Americans trying to retire in the last two years felt that Charlie Brown was ready to take up football.
They think their nest egg is big enough, but then another round of monthly inflation data shows that the cost of living has risen again.
Then President Joe Biden yanks the football away and soon-to-be retirees realize they can’t stop working just yet.
Biden’s economic leadership has been flawed, to say the least.
When he took office, the economy was growing at a rate of $1.5 trillion annually and adding an average of half a million jobs per month.
Inflation was just 1.4%, below the Federal Reserve’s 2% target.
Just 18 months later, Biden managed to push inflation to its highest level in 40 years, with prices rising in a single month about as fast as they did in the entire year before he took office.
At the same time, the economy contracted for two quarters in a row – what we used to call a recession.
While inflation has slowed from this rapid pace, it is accelerating again and economic growth has been anemic.
There is still a shortage of between 4.5 and 5.5 million workers in the labor market, meaning employment is well below the pre-pandemic trend.
Taking all of these absent workers into account, the unemployment rate is over 6%.
It’s ongoing inflation that’s really hurting those hoping to retire.
If you were a soon-to-be retiree and planned to leave your job with $1 million in savings and investments, you would have had to radically adjust that calculation because prices have risen about 17% on average since Biden took office.
That means you’ll need an additional $170,000 in savings to have the same actual value in your emergency fund.
However, this assumes that inflation returns to its low pre-Biden levels – which will not happen any time soon: government spending, borrowing and money creation remain high.
Higher inflation will deplete retirement savings faster, so you’ll need a larger portfolio to cover your living expenses.
Even in the unlikely scenario that government spending falls again and inflation returns to 2%, the soon-to-be retiree in our example will still need to come up with at least an additional $170,000.
Otherwise, he will have to accept significant losses in his quality of life in retirement.
Finding such additional savings is a major challenge. The median annual income for those ages 55 to 64 is less than $62,000.
If a would-be retiree somehow manages to save a whopping $31,000 a year – half of their income – they would need another five years of work due to inflation over the last two and a half years.
Under normal circumstances it would be difficult to save that much, but inflation makes it even more difficult: today’s higher cost of living means there is less left over to save and invest at the end of the month.
Since Biden took office, monthly savings have fallen 82%.
The savings rate fell from 19.3% of disposable income in January 2021 to a meager 2.7% in June 2022.
The latest data shows that it is still very low at just 3.9%.
Before Biden’s term, savings rates hadn’t been this low since the depths of the Great Recession in 2008.
Even if a would-be retiree managed to achieve a savings rate 10 times higher than average, they would put away less than $24,000.
It would take more than seven more years to save the $170,000 needed to cover the inflation Biden is overseeing.

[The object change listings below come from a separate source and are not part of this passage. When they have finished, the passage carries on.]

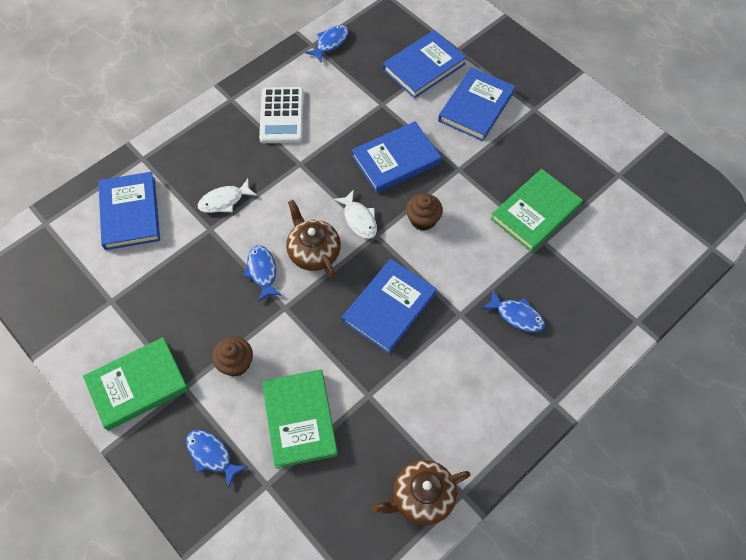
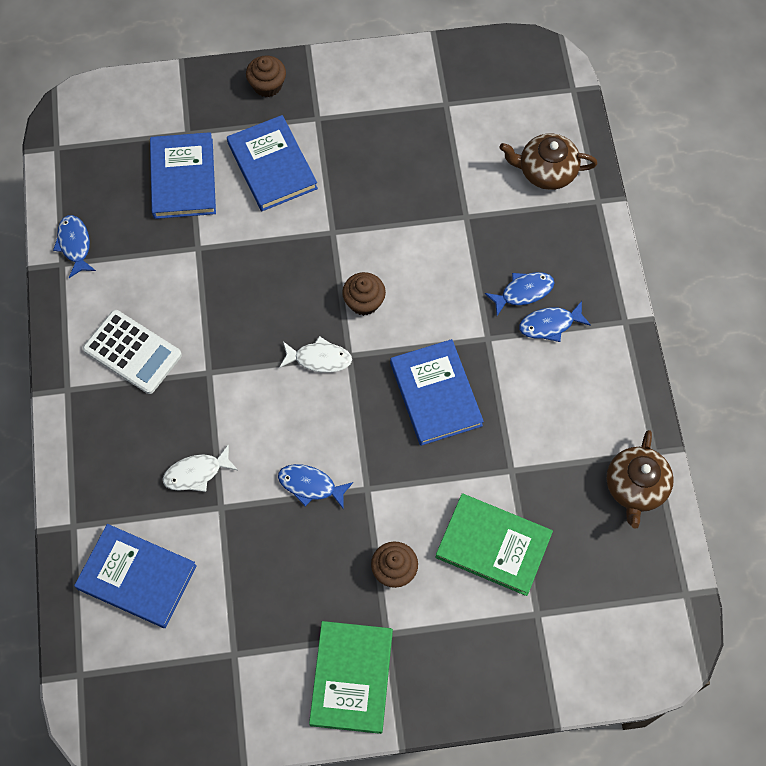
camera: 55 degrees left, 5 degrees up
(211, 455) = (474, 647): blue fish -> blue fish (550, 324)
(224, 201) = (196, 473): white fish -> white fish turned 60 degrees clockwise
(313, 252) = (324, 424): brown teapot -> brown teapot (546, 171)
(396, 160) = (276, 280): blue book -> none
(531, 68) = (267, 85): none -> brown cupcake
(535, 212) = (431, 201): green book -> none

This doesn’t even take into account the fact that most people convert their nest eggs into bonds as they near retirement, and that inflation has eroded the income from those bonds.
Worse, savers are stuck with their bonds because higher interest rates have reduced the selling price of the bonds.
For soon-to-be retirees, there is no escape from the financial woes of Bidenomics.
They must hope that the next government changes course – or plan to continue working for many years to come.
EJ Antoni is a public finance economist at the Heritage Foundation and a senior fellow at the Committee to Unleash Prosperity.